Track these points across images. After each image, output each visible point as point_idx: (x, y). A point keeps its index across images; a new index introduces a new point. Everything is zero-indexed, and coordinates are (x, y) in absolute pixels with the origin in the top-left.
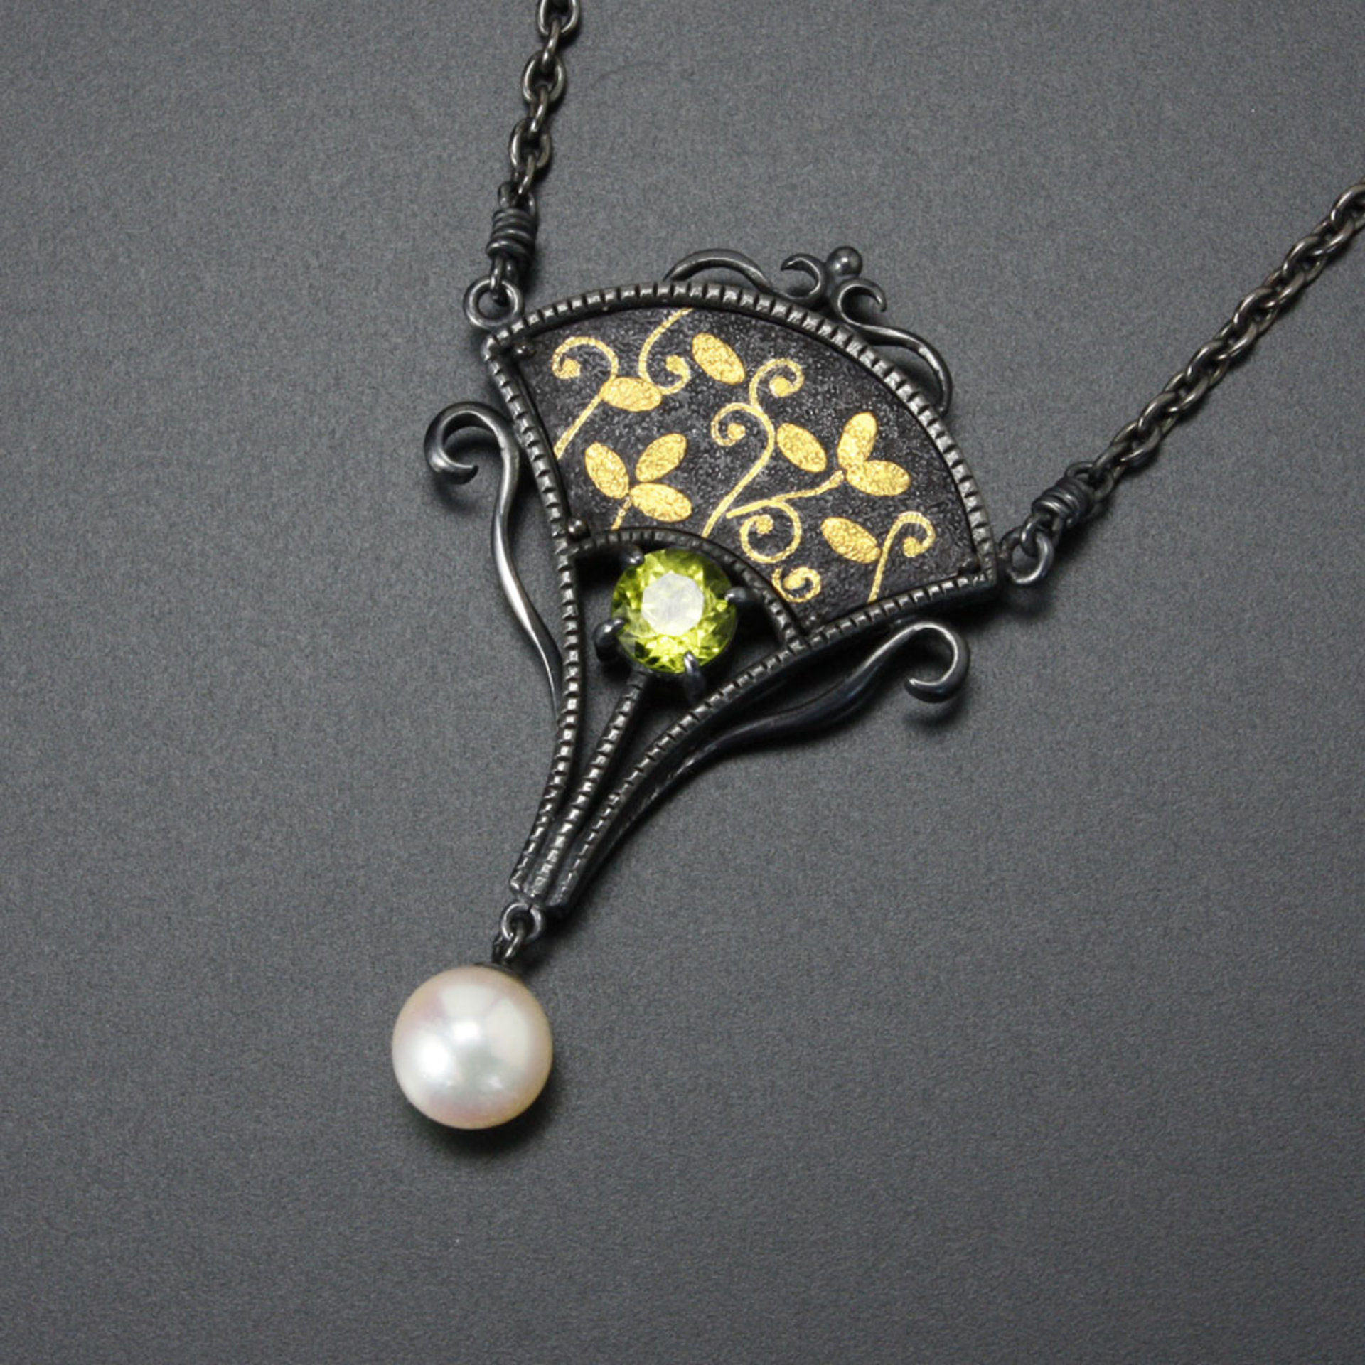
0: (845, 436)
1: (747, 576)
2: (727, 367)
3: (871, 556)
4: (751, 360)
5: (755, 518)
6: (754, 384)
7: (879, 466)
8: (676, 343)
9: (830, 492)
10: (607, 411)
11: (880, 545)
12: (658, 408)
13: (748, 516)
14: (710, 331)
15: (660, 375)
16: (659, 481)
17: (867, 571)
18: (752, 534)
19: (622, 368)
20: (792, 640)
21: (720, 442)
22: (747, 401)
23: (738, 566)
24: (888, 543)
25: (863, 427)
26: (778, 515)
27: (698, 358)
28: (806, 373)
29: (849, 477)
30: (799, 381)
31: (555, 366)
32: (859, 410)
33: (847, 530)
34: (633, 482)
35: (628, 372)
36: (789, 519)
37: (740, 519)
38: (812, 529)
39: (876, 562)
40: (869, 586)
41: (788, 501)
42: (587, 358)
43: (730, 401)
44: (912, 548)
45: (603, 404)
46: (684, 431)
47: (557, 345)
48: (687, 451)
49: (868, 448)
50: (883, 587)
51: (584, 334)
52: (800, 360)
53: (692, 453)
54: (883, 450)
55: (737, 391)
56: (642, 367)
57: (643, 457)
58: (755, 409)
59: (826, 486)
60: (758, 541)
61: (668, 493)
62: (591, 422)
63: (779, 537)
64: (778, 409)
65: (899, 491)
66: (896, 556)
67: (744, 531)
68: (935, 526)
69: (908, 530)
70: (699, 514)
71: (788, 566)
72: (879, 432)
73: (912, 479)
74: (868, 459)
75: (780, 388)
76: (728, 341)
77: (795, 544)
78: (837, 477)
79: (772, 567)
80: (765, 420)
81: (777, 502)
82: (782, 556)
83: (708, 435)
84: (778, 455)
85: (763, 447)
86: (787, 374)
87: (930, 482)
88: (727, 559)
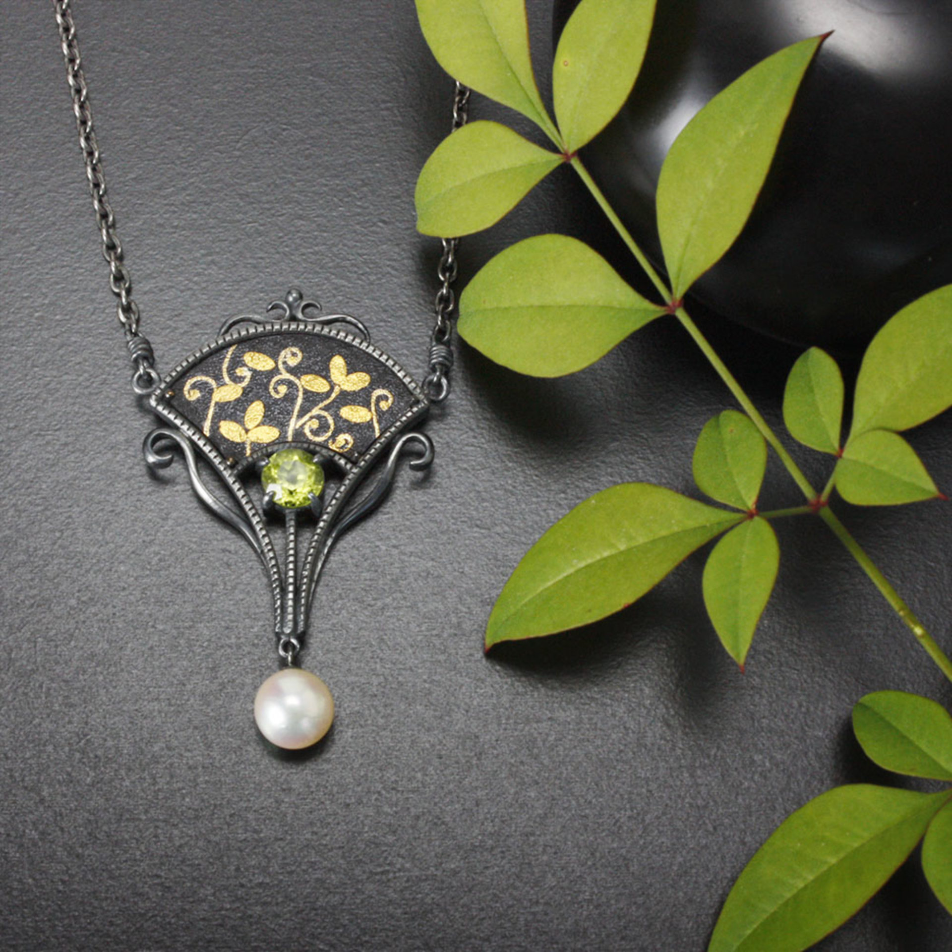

☆ ☆ ☆ ☆ ☆

**Directions for this task:**
Give back each line above exactly, with pictures dropped.

**Response to the task:**
Track these points across images. After each image, output each visible point as point_idx: (x, y). A point keeps its index across images; a new index introduces a new point. Everything is zero-indexed, and coordinates are (x, y) in absolute pixels with the origin in the top-left.
0: (845, 436)
1: (747, 576)
2: (727, 367)
3: (871, 556)
4: (751, 360)
5: (755, 518)
6: (754, 384)
7: (879, 466)
8: (676, 343)
9: (830, 492)
10: (607, 411)
11: (880, 545)
12: (658, 408)
13: (748, 516)
14: (710, 331)
15: (660, 375)
16: (659, 481)
17: (867, 571)
18: (752, 534)
19: (622, 368)
20: (792, 640)
21: (720, 442)
22: (747, 401)
23: (738, 566)
24: (888, 543)
25: (863, 427)
26: (778, 515)
27: (698, 358)
28: (806, 373)
29: (849, 477)
30: (799, 381)
31: (555, 366)
32: (859, 410)
33: (847, 530)
34: (633, 482)
35: (628, 372)
36: (789, 519)
37: (740, 519)
38: (812, 529)
39: (876, 562)
40: (869, 586)
41: (788, 501)
42: (587, 358)
43: (730, 401)
44: (912, 548)
45: (603, 404)
46: (684, 431)
47: (557, 345)
48: (687, 451)
49: (868, 448)
50: (883, 587)
51: (584, 334)
52: (800, 360)
53: (692, 453)
54: (883, 450)
55: (737, 391)
56: (642, 367)
57: (643, 457)
58: (755, 409)
59: (826, 486)
60: (758, 541)
61: (668, 493)
62: (591, 422)
63: (779, 537)
64: (778, 409)
65: (899, 491)
66: (896, 556)
67: (744, 531)
68: (935, 526)
69: (908, 530)
70: (699, 514)
71: (788, 566)
72: (879, 432)
73: (912, 479)
74: (868, 459)
75: (780, 388)
76: (728, 341)
77: (795, 544)
78: (837, 477)
79: (772, 567)
80: (765, 420)
81: (777, 502)
82: (782, 556)
83: (708, 435)
84: (778, 455)
85: (763, 447)
86: (787, 374)
87: (930, 482)
88: (727, 559)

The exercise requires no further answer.